[AIM]
Using the passage on Hootin' 'n Tootin', decide whether each statement agrees with it, answering yes or no and quoting the words that settle it: (a) Alfred Lion produced the album; (b) Fred Jackson led other recordings besides this one; (c) the CD reissue's bonus tracks came from an earlier session.

[PASSAGE]
※ ※ ※

Studio album by Fred Jackson
- Released: 1962
- Recorded: February 5, 1962 (#1–7) April 9, 1962 (#8–14)
- Studio: Van Gelder Studio, Englewood Cliffs, NJ
- Genre: Jazz
- Length: 37:52
- Label: Blue Note BST 84094
- Producer: Alfred Lion

= Hootin' 'n Tootin' =

Hootin' 'n Tootin' is the debut album by American saxophonist Fred Jackson, and the sole recording under his leadership, recorded in 1962 and released on the Blue Note label. The CD reissue added seven previously unissued bonus tracks from a later session.

※ ※ ※

[GIVEN RECORDS]

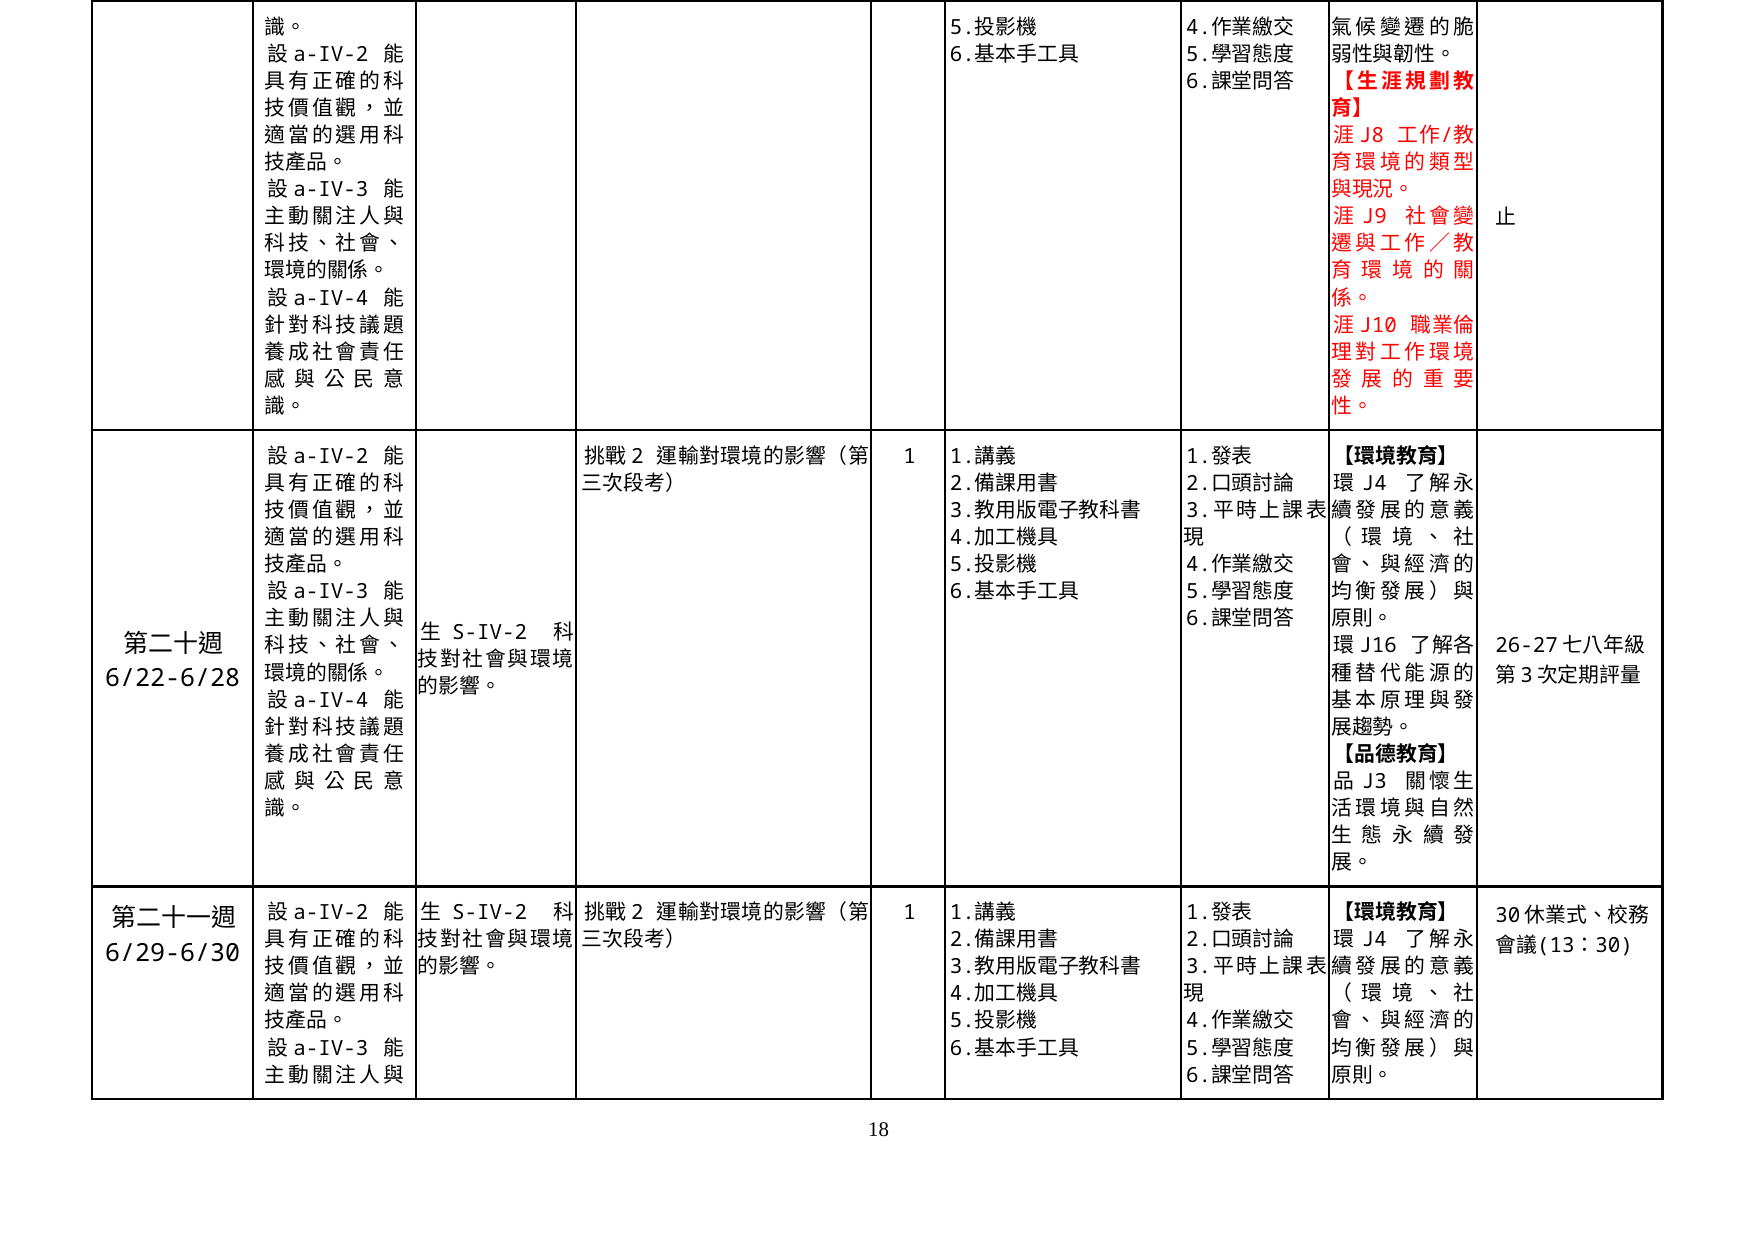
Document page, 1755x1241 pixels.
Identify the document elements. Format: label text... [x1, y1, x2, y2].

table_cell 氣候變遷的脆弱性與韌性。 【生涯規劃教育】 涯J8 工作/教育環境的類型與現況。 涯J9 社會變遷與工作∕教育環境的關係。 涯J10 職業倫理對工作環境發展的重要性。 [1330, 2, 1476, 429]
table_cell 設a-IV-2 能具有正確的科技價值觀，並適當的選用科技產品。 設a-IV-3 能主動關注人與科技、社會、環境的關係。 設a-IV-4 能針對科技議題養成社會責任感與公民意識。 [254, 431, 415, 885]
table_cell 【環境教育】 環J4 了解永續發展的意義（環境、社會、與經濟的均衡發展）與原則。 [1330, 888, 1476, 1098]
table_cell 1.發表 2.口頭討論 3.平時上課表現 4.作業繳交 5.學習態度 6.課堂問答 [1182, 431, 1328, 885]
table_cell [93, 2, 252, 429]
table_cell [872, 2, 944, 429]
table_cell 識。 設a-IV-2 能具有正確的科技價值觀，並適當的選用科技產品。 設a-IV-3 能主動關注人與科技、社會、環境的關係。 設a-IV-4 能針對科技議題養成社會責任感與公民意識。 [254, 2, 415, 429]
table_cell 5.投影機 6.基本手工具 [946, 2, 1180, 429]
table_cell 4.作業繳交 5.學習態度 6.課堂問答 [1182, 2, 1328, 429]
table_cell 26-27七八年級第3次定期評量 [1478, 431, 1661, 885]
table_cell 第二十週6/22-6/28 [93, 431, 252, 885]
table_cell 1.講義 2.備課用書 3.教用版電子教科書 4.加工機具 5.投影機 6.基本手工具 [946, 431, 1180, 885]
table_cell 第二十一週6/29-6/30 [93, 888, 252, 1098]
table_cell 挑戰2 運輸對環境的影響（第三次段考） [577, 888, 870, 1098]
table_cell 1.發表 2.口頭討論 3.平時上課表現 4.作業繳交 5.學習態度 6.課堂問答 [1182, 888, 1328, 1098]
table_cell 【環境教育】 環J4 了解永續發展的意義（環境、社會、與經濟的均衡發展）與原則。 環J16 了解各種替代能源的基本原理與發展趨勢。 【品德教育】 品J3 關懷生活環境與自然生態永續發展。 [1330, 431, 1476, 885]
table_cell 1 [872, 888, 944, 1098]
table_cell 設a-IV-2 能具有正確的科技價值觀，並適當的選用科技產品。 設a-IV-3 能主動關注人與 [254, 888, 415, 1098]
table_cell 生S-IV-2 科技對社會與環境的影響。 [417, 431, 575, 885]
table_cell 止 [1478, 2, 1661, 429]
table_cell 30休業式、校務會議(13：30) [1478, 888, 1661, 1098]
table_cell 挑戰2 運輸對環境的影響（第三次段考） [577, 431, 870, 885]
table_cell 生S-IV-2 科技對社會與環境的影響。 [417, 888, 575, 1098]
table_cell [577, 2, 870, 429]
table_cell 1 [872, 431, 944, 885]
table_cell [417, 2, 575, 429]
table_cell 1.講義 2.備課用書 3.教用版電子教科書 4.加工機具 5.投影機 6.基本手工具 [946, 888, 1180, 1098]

※ ※ ※

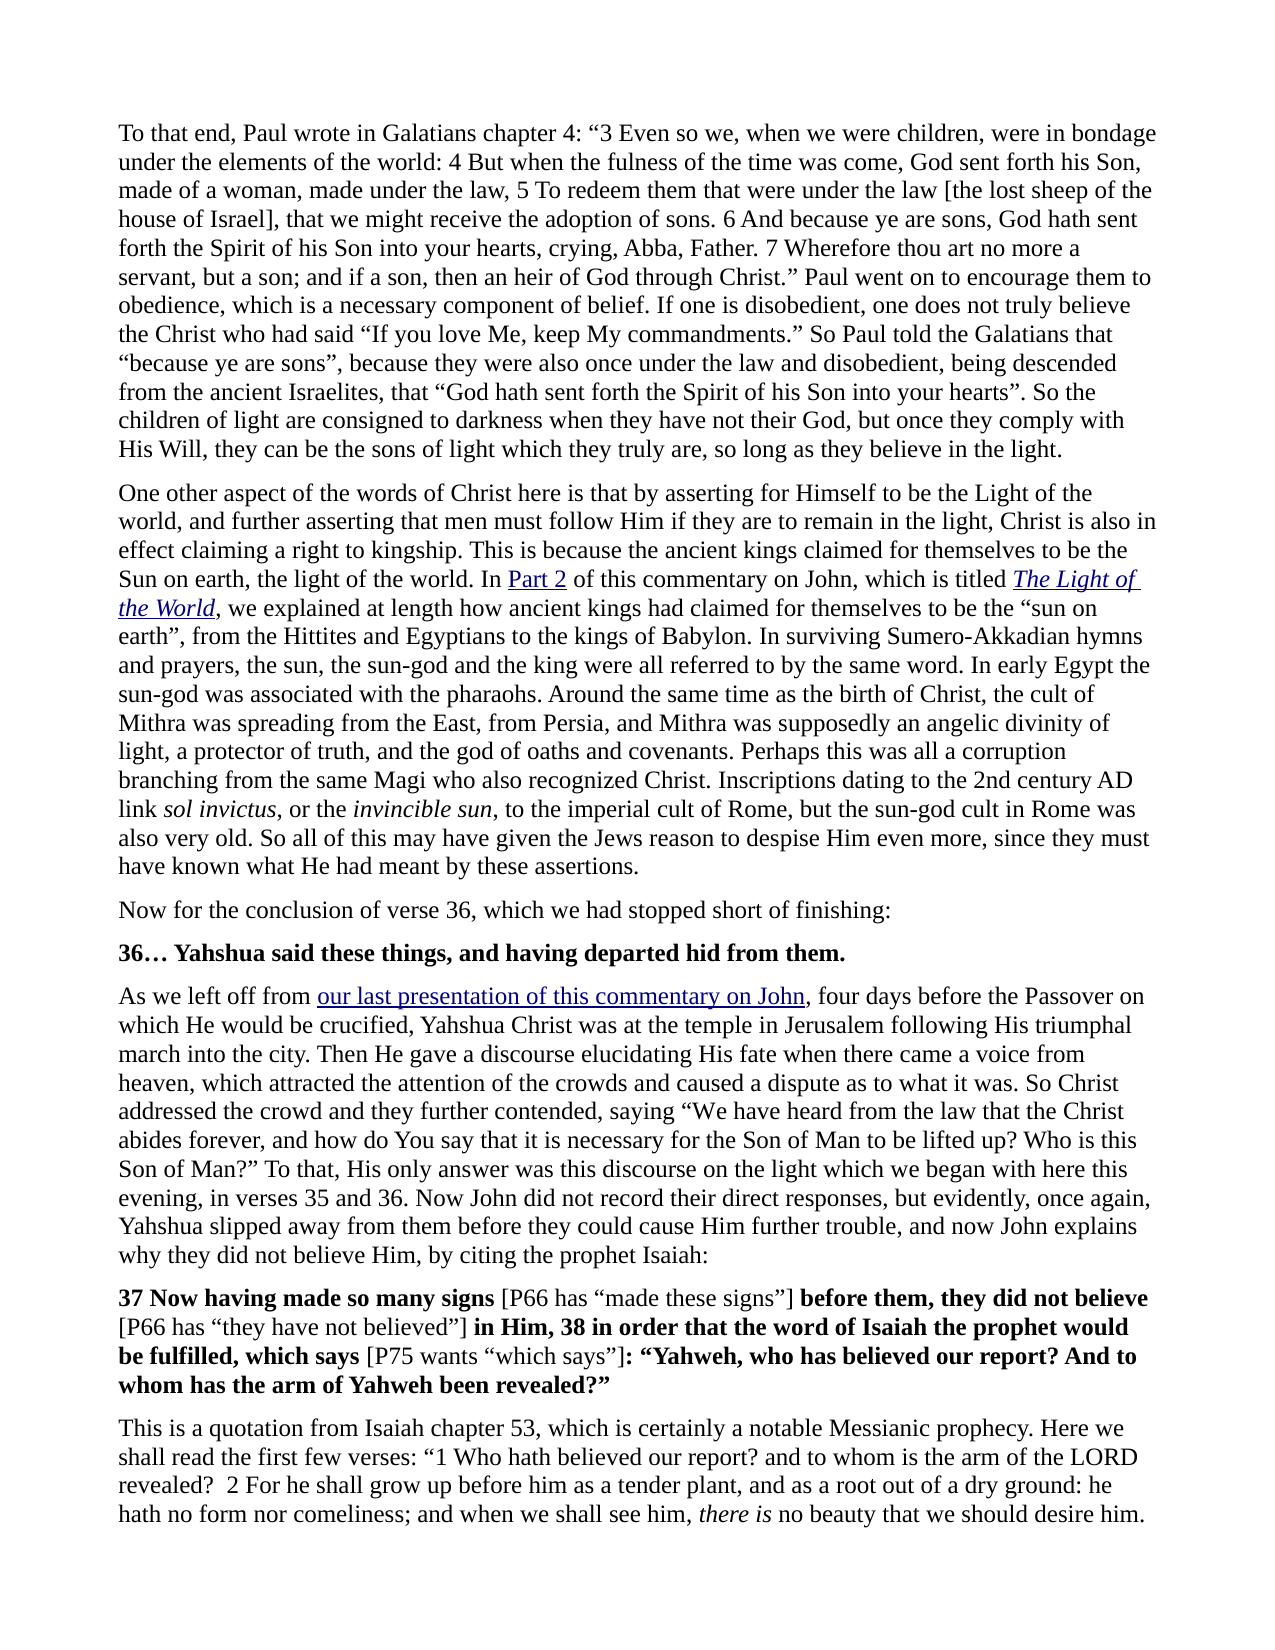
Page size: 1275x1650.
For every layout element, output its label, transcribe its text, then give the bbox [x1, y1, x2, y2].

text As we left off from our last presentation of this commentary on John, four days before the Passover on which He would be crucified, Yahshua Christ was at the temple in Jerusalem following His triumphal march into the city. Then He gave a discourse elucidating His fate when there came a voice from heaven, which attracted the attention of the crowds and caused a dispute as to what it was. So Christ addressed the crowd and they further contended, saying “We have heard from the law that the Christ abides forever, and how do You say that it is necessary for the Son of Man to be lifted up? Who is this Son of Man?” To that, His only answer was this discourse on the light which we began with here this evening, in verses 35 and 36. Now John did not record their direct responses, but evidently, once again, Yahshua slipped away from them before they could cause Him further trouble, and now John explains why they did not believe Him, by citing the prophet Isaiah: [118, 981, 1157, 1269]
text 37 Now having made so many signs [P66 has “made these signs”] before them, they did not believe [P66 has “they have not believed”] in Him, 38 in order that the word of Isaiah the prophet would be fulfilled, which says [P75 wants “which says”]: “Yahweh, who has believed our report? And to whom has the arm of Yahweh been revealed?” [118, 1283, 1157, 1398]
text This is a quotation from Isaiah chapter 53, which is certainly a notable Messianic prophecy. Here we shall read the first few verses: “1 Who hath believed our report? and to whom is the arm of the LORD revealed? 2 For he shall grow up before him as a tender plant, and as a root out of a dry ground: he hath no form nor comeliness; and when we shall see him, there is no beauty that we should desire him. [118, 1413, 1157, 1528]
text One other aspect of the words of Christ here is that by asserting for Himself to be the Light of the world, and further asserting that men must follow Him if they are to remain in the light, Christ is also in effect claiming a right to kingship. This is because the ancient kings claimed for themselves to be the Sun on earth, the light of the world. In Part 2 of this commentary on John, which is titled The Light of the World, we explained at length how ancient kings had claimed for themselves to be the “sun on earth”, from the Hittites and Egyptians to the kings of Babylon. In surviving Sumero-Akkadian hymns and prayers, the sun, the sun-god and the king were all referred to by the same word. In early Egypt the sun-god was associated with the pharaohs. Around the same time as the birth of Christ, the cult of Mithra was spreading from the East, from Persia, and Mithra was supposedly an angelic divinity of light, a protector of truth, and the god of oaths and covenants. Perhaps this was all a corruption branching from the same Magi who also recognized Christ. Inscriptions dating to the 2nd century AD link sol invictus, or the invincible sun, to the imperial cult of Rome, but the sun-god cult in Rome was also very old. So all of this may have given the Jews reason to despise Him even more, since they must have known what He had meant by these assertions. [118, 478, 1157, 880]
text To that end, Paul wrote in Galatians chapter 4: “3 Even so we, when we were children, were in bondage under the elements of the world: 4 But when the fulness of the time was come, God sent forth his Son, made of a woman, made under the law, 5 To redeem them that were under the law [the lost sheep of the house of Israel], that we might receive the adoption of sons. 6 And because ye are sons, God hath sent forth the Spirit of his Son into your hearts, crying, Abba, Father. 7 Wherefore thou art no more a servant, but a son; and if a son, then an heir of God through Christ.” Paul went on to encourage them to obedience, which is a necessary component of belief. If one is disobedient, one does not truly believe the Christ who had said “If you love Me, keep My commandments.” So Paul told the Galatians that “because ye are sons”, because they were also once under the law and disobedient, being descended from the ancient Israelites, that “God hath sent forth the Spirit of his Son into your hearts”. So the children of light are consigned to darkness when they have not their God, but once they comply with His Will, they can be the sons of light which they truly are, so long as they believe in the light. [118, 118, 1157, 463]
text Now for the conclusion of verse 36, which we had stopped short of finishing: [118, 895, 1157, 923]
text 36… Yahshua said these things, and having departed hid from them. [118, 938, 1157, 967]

※ ※ ※

[RESULT OF THIS TASK]
(a) Yes: "Producer: Alfred Lion"
(b) No: "the sole recording under his leadership"
(c) No: "seven previously unissued bonus tracks from a later session"